> Brano:
Qualità della vita e zone interne
di Giuseppe Pinna
17 Febbraio 2023

Emerge dai dati dell’Istat che da qui al 2070 perderemo, nel nostro Paese, circa 11 milioni di residenti. Questo dato dovrebbe farci riflettere e cercare di comprendere come poter invertire questa tendenza. Già oggi c’è una enorme discrasia tra i vari territori italiani: si pensi che a Milano ci sono 2000 abitanti per km quadrato mentre nella provincia di Nuoro ce ne sono solo 35. 

Il fenomeno dello spopolamento delle zone interne è comune in tutte le aree interne, montane o collinari, ma nella nostra isola, ancor di più nella nostra provincia, ha dei risvolti ancora più preoccupanti. Un vero esodo che sta cambiando e creando non pochi problemi e al quale si cerca di mettere una pezza con iniziative più o meno efficaci. Una delle ultime è stata quella messa in campo da Poste Italiane S.p.A. con il progetto denominato Polis. La scelta è quella di utilizzare lo sportello postale come una emanazione della pubblica amministrazione in tutti quei comuni sotto i 15 mila abitanti – in Italia sono circa 7000 – così da poter offrire, a 16 milioni di italiani, tutti quei servizi che vanno dalla richiesta della carta di identità elettronica fino ad arrivare alle visure catastali.

Contenuto trascritto delle pagine
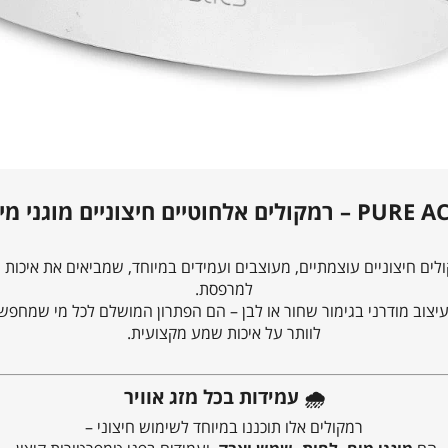
מים ולחות בצבע לבן יוקרתי
לים חיצוניים עוצמתיים, מעוצבים ועמידים במיוחד, שמביאים את איכות 
למרפסת.
לוותר על איכות שמע מקצועית.
🌧️
עמידות בכל מזג אוויר
רמקולים אלו תוכננו במיוחד לשימוש חיצוני –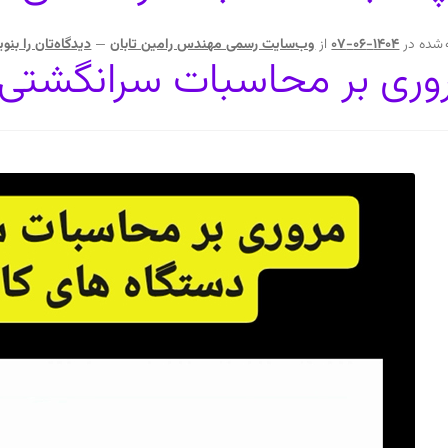
 شده در
1404-06-07
از
وب‌سایت رسمی مهندس رامین تابان
—
دیدگاه‌تان را بنو
وری بر محاسبات سرانگشتی د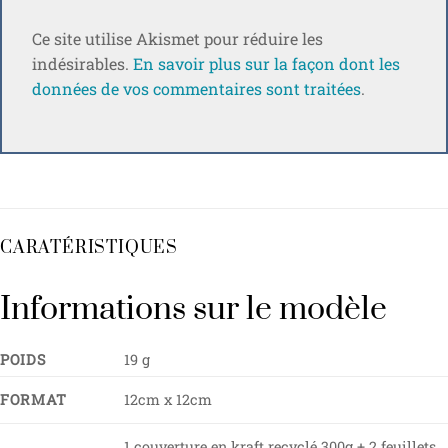
Ce site utilise Akismet pour réduire les
indésirables.
En savoir plus sur la façon dont les
données de vos commentaires sont traitées
.
CARATÉRISTIQUES
Informations sur le modèle
POIDS
19 g
FORMAT
12cm x 12cm
1 couverture en kraft recyclé 300g + 2 feuillets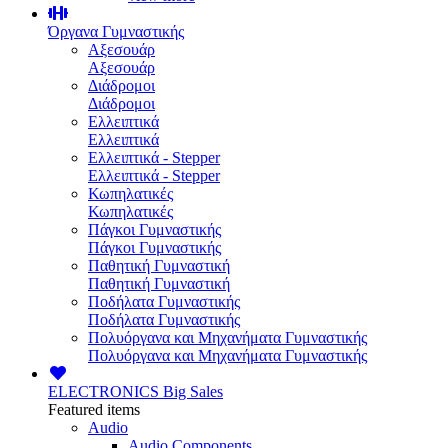
Όργανα Γυμναστικής
Αξεσουάρ
Αξεσουάρ
Διάδρομοι
Διάδρομοι
Ελλειπτικά
Ελλειπτικά
Ελλειπτικά - Stepper
Ελλειπτικά - Stepper
Κωπηλατικές
Κωπηλατικές
Πάγκοι Γυμναστικής
Πάγκοι Γυμναστικής
Παθητική Γυμναστική
Παθητική Γυμναστική
Ποδήλατα Γυμναστικής
Ποδήλατα Γυμναστικής
Πολυόργανα και Μηχανήματα Γυμναστικής
Πολυόργανα και Μηχανήματα Γυμναστικής
ELECTRONICS
Big Sales
Featured items
Audio
Audio Components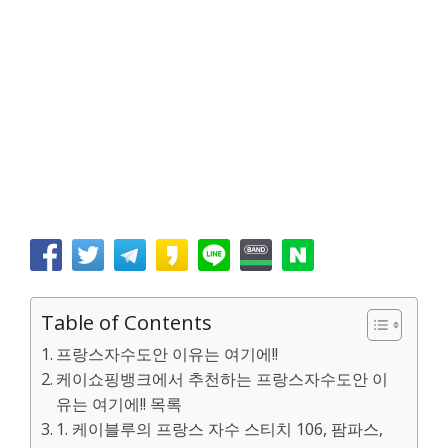
Table of Contents
프랑스자수도안 이유는 여기에!!
케이쇼핑뱅크에서 추천하는 프랑스자수도안 이
유는 여기에!! 목록
1. 케이블루의 프랑스 자수 스티치 106, 팜파스,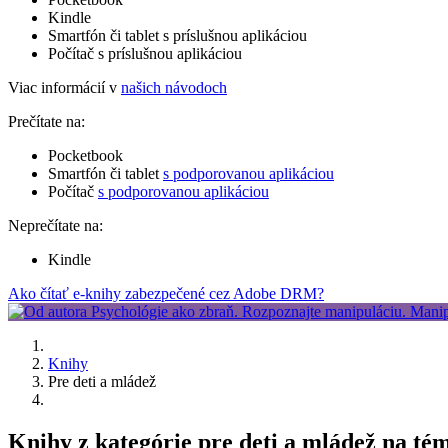
Kindle
Smartfón či tablet s príslušnou aplikáciou
Počítač s príslušnou aplikáciou
Viac informácií v
našich návodoch
Prečítate na:
Pocketbook
Smartfón či tablet
s podporovanou aplikáciou
Počítač
s podporovanou aplikáciou
Neprečítate na:
Kindle
Ako čítať e-knihy zabezpečené cez Adobe DRM?
Knihy
Pre deti a mládež
Knihy z kategórie pre deti a mládež na t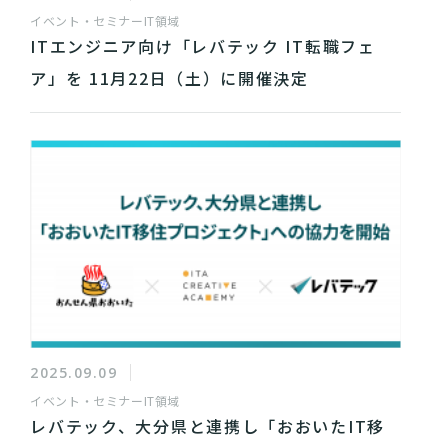
イベント・セミナー
IT領域
ITエンジニア向け「レバテック IT転職フェ
ア」を 11月22日（土）に開催決定
2025.09.09
イベント・セミナー
IT領域
レバテック、大分県と連携し「おおいたIT移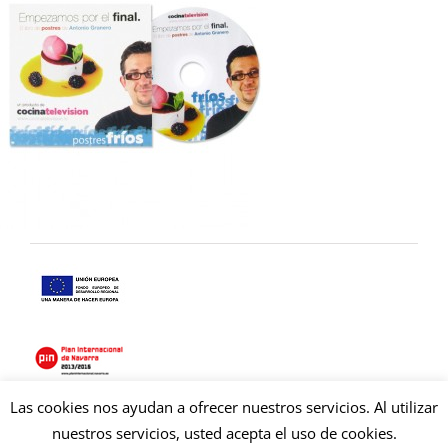
Las cookies nos ayudan a ofrecer nuestros servicios. Al utilizar
Copyright © 2021 Copysan. Tous droits réservés
nuestros servicios, usted acepta el uso de cookies.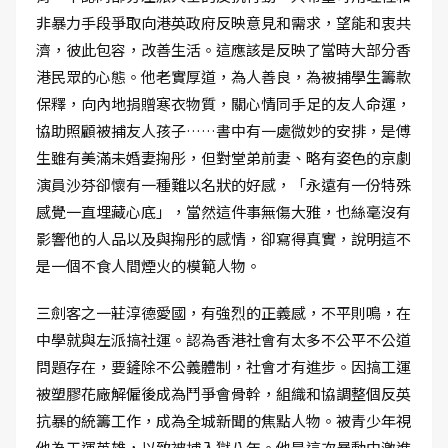
非暴力手段爭取向港英政府反映意見和需求，望能和衷共
濟，彼此包容，改善生活。這應該是反映了當時大部分香
港民眾的心態。他老實厚道，為人善良，為被捕學生籌款
保釋，向內地捐贈寒衣物質，關心情同手足的友人命運，
協助照顧被捕友人孩子……書中有一處微妙的安排，是傅
生雖有美滿未婚妻掬彤，但對堂弟前妻、略有姿色的京劇
演員沙芬卻懷有一種難以名狀的好感，「永遠有一份特殊
感覺一直埋藏心底」，當然這件事無傷大雅，也絲毫沒有
影響他的人品以及與掬彤的感情，卻寫得真實，說明這不
是一個不食人間煙火的模範人物。
三劍客之一莊淳德愛國，有強烈的正義感，不平則鳴，在
中學就與左派搞社運。認為香港社會有太多不公平不公道
問題存在，要鏟除不公義體制，社會才有進步。因搞工運
被塑膠花廠解僱後成為鬥爭會骨幹，組織和協調整個反英
抗暴的統籌工作，成為全城新聞的焦點人物。被青少年視
他為工運英雄，以致被捕入獄八年。他是這次暴動中激進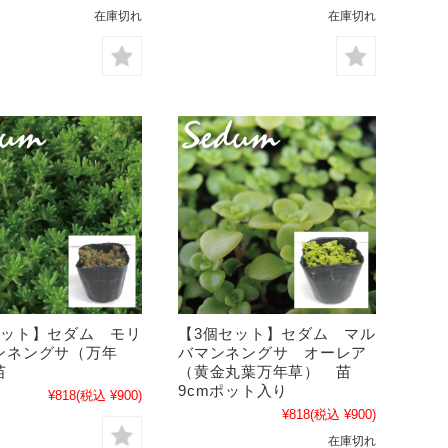
在庫切れ
在庫切れ
セット】セダム モリ
【3個セット】セダム マル
ンネングサ（万年
バマンネングサ オーレア
 苗
（黄金丸葉万年草） 苗
9cmポット入り
¥818
(税込 ¥900)
¥818
(税込 ¥900)
在庫切れ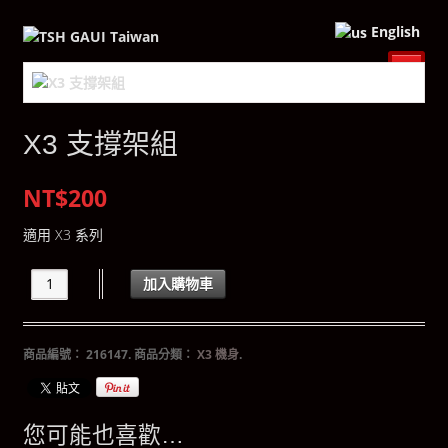
English
X3 支撐架組
NT$200
適用 X3 系列
加入購物車
商品編號：
216147
.
商品分類：
X3 機身
.
您可能也喜歡…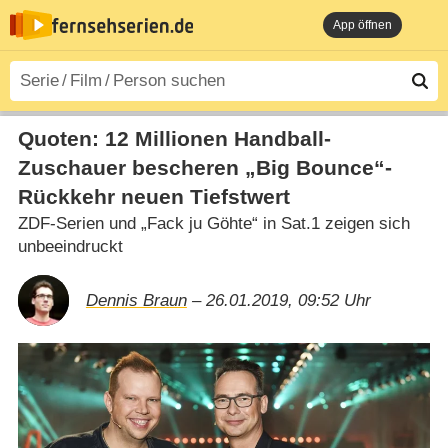
App öffnen
Quoten: 12 Millionen Handball-
Zuschauer bescheren „Big Bounce“-
Rückkehr neuen Tiefstwert
ZDF-Serien und „Fack ju Göhte“ in Sat.1 zeigen sich
unbeeindruckt
Dennis Braun
– 26.01.2019, 09:52 Uhr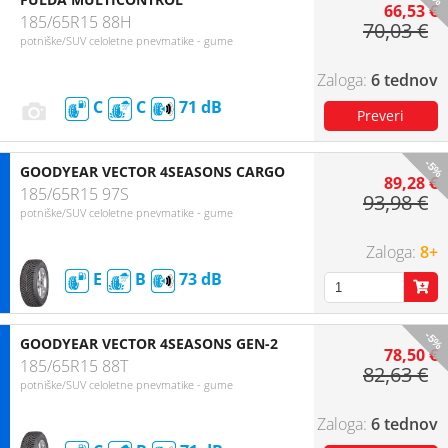
66,53 €
185/65R15 88H
70,03 €
potniške/SUV celoletne pnevmatike - gume
6 tednov
C
C
71
-5%
GOODYEAR VECTOR 4SEASONS CARGO
89,28 €
185/65R15 97S
93,98 €
potniške/SUV celoletne pnevmatike - gume
8+
E
B
73
-5%
GOODYEAR VECTOR 4SEASONS GEN-2
78,50 €
185/65R15 88T
82,63 €
potniške/SUV celoletne pnevmatike - gume
6 tednov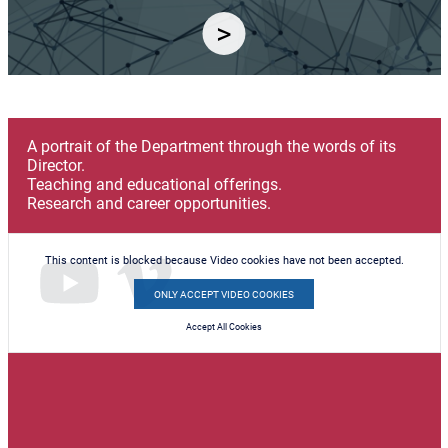
A portrait of the Department through the words of its
Director.
Teaching and educational offerings.
Research and career opportunities.
This content is blocked because Video cookies have not been accepted.
ONLY ACCEPT VIDEO COOKIES
Accept All Cookies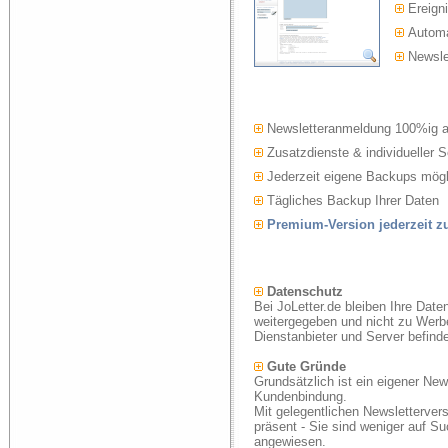
Ereigni
Automat
Newslet
Newsletteranmeldung 100%ig 
Zusatzdienste & individueller S
Jederzeit eigene Backups mögl
Tägliches Backup Ihrer Daten
Premium-Version jederzeit 
Datenschutz
Bei JoLetter.de bleiben Ihre Date
weitergegeben und nicht zu Werb
Dienstanbieter und Server befind
Gute Gründe
Grundsätzlich ist ein eigener New
Kundenbindung.
Mit gelegentlichen Newsletterver
präsent - Sie sind weniger auf S
angewiesen.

> Attività proposte:
[A] Nell'articolo sulle zone interne, quanti abitanti per chilometro quadrato si contano nella provincia di Nuoro?
[B] Trascrivi dall'articolo sulle zone interne il passo compreso tra "Qualità della vita" e "sono solo 35.", estremi inclusi.
[C] Scrivi il seguito dell'articolo sulle zone interne, riprendendo dall'ultima frase riportata.

> Soluzioni per punto:
[A] Solo 35 abitanti per chilometro quadrato.

[B]
Qualità della vita e zone interne
di Giuseppe Pinna
17 Febbraio 2023

Emerge dai dati dell’Istat che da qui al 2070 perderemo, nel nostro Paese, circa 11 milioni di residenti. Questo dato dovrebbe farci riflettere e cercare di comprendere come poter invertire questa tendenza. Già oggi c’è una enorme discrasia tra i vari territori italiani: si pensi che a Milano ci sono 2000 abitanti per km quadrato mentre nella provincia di Nuoro ce ne sono solo 35.

[C]
Se da una parte questa iniziativa, accolta con molto entusiasmo anche da tanti nostri sindaci, appare come una spinta in avanti per consentire di avere stessi servizi e stessa qualità della vita, dall’altra sembra quasi che non si voglia affrontare il problema andando in profondità. Basti pensare che quasi tutti i nostri comuni – per via della dimensione – si troverebbero investiti da questa iniziativa. Ma ha senso, per combattere anche lo spopolamento, investire ingenti somme in servizi tecnologicamente avanzati oppure sono solo misure palliative? Lo spopolamento delle nostre zone interne segue oramai un trend che dura da parecchi anni e ci sono tante considerazioni da fare: l’economia che prima era prevalentemente agropastorale lascia il passo a nuovi tipi di economie presenti nei grossi centri urbani e nelle coste. Molti lo chiamano l’effetto ciambella.

Un primo problema consiste nel circolo vizioso di un territorio o un paese che perde popolazione ed è destinato a perderne sempre di più: meno persone vuole dire meno domanda quindi meno lavoro e meno servizi. In secondo luogo un territorio che si spopola non si rigenera e quindi lascia il passo ad una popolazione sempre più anziana e quindi meno attrattiva per programmi ed investimenti futuri. Allora possiamo pensare che non basti un ufficio digitalizzato oppure la Spid per alleviare la vita del cittadino? Ai nascenti servizi, tecnologicamente avanzati, si contrappone una decrescita di quelli essenziali in un contesto dove spesso i fruitori sono persone anziane o persone, comunque, non propriamente informate-informattizzate. 

Se prima c’era un concentramento degli uffici della pubblica amministrazione ora c’è un decentramento digitale; se prima c’era un rapporto umano ora dovremmo interagire con un touch screen. Non abbiamo fatto un grosso balzo in avanti soprattutto perché non abbiamo messo al centro le persone, la loro esistenza e i loro bisogni. La razionalizzazione delle risorse e dei servizi non si possono fare sulla pelle delle persone. Già prima della pandemia la situazione era critica ma con l’avvento del Covid sembra quasi che sia nata una barriera invisibile che stabilisce una distanza sempre più insormontabile tra cittadino e la pubblica amministrazione. 

Se non vogliamo che nel corso degli anni ci sia una desertificazione delle nostre zone interne e dei nostri paesi dobbiamo pretendere delle misure straordinarie che riportino i servizi almeno a livelli dignitosi.
Qualcuno diceva che quello che manca non è il denaro ma la materia grigia di chi deve prendere le decisioni.